• [RECORDS PROVIDED]:

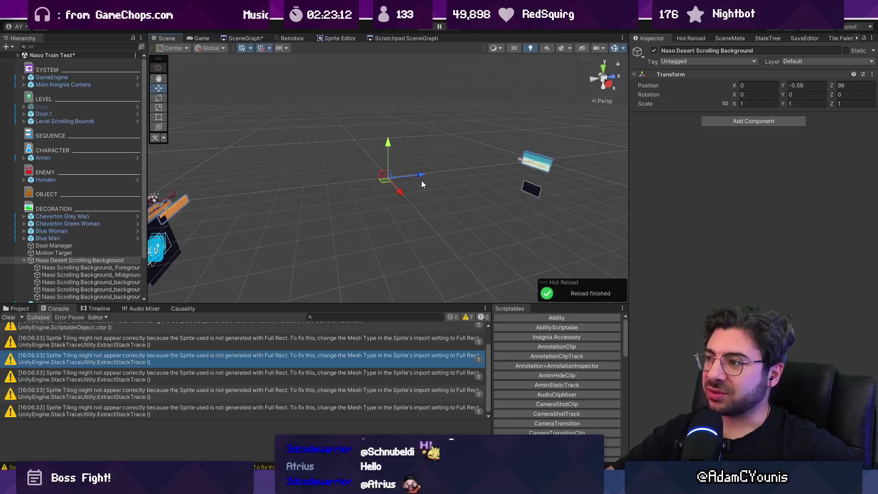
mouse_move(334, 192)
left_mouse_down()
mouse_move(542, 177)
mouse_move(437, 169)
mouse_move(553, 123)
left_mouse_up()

* * *

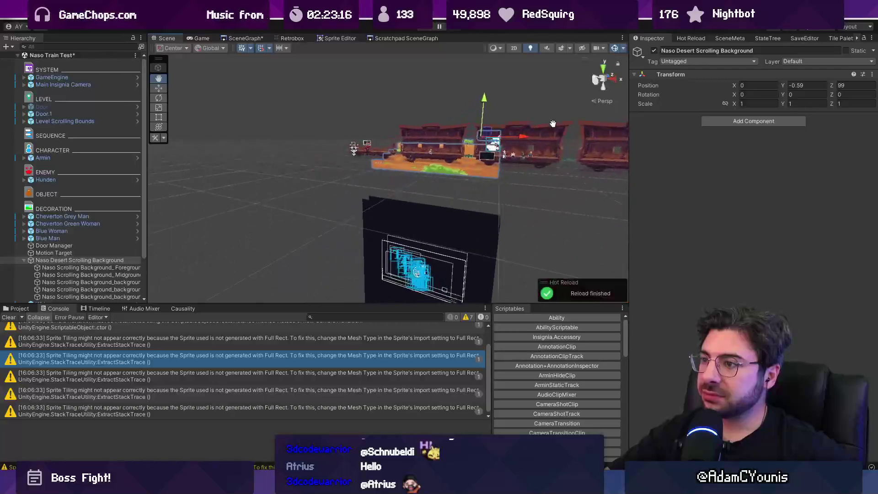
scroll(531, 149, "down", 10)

• [TASK INSTRUCTIONS]:
Among the entries above, the lines between the ones containing "mouse_move(542, 177)" and "left_mouse_up()", inclusive, are to be transcribed exactly. No other line is to be given.

• [TASK SOLUTION]:
mouse_move(542, 177)
mouse_move(437, 169)
mouse_move(553, 123)
left_mouse_up()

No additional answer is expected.